── SUPPLIED DATA ──
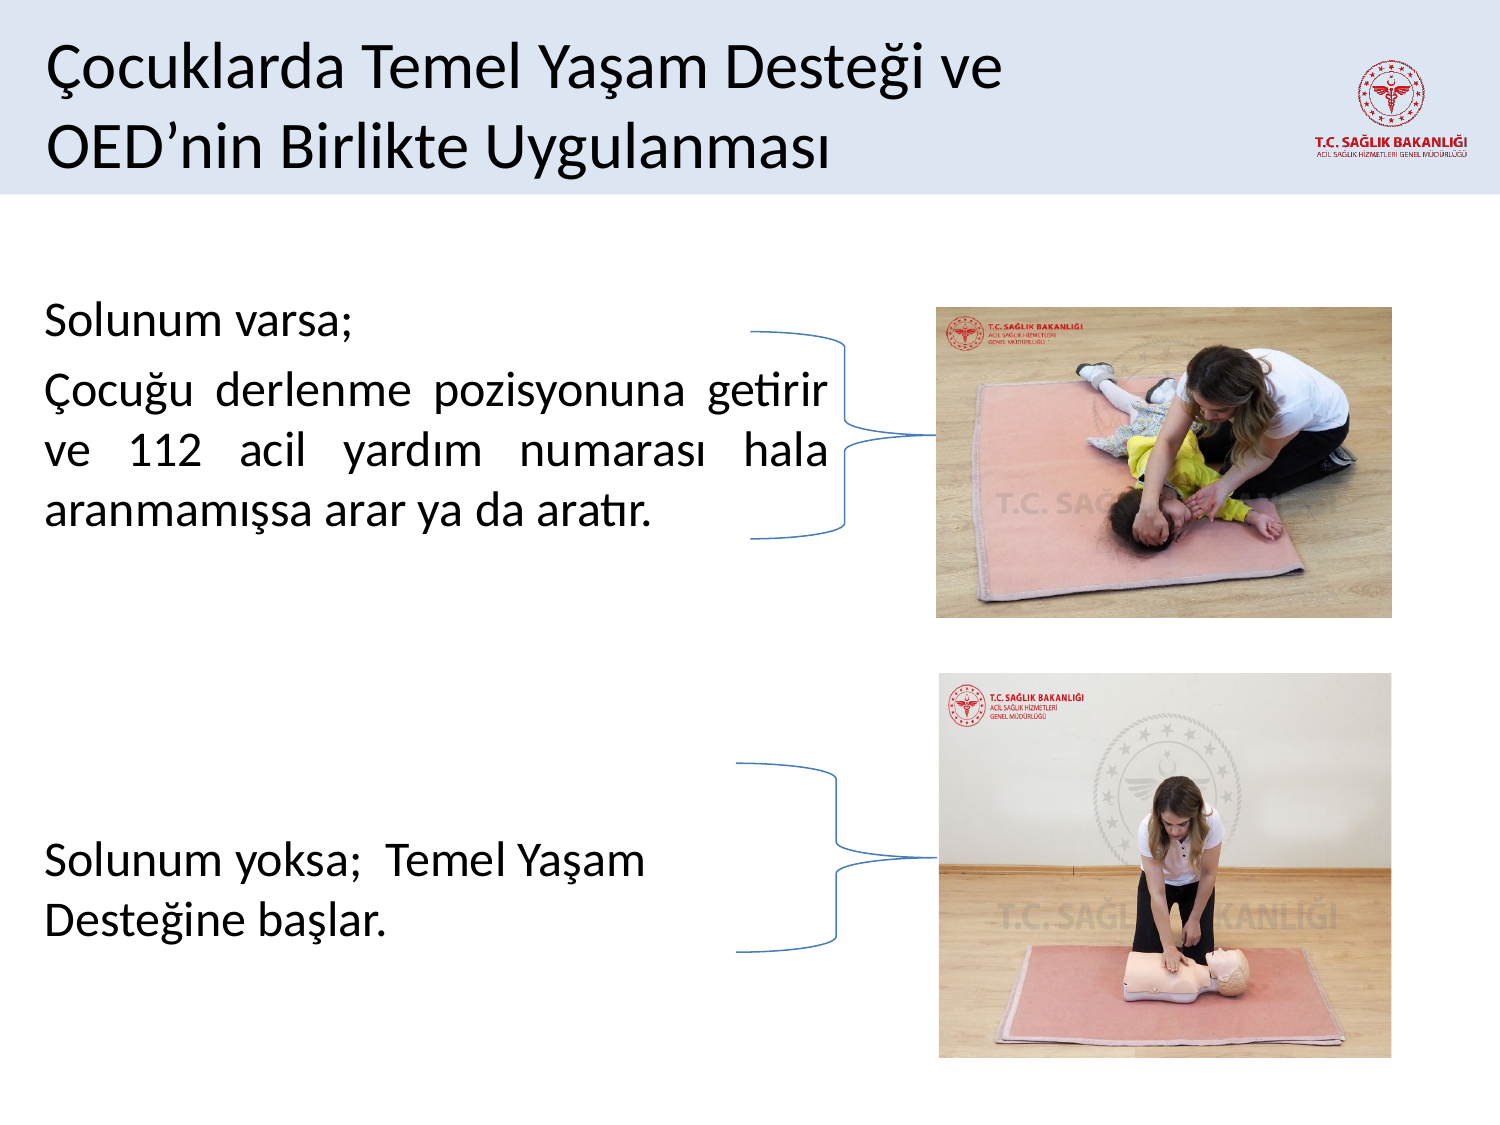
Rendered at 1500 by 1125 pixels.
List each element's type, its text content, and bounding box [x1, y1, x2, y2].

text_box [750, 330, 931, 540]
picture [1315, 60, 1468, 159]
text_box [735, 762, 933, 953]
text_box Solunum varsa; Çocuğu derlenme pozisyonuna getirir ve 112 acil yardım numarası hala aranmamışsa arar ya da aratır. Solunum yoksa; Temel Yaşam Desteğine başlar. [29, 278, 845, 1058]
picture [936, 307, 1392, 618]
title Çocuklarda Temel Yaşam Desteği ve OED’nin Birlikte Uygulanması [1, 0, 1498, 203]
picture [938, 673, 1392, 1058]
───
* _WORK TO BE COMPLETED_
When you print the records above, keep them exact and leave out the pictures.

* _THE COMPLETED TASK_
Rendered at 1500 by 1125 pixels.
List each element's type, its text content, and bounding box [x1, y1, x2, y2].

text_box [750, 330, 931, 540]
picture [1315, 60, 1468, 159]
text_box [735, 762, 933, 953]
text_box Solunum varsa; Çocuğu derlenme pozisyonuna getirir ve 112 acil yardım numarası hala aranmamışsa arar ya da aratır. Solunum yoksa; Temel Yaşam Desteğine başlar. [29, 278, 845, 1058]
picture [936, 307, 1392, 618]
title Çocuklarda Temel Yaşam Desteği ve OED’nin Birlikte Uygulanması [1, 0, 1498, 203]
picture [938, 673, 1392, 1058]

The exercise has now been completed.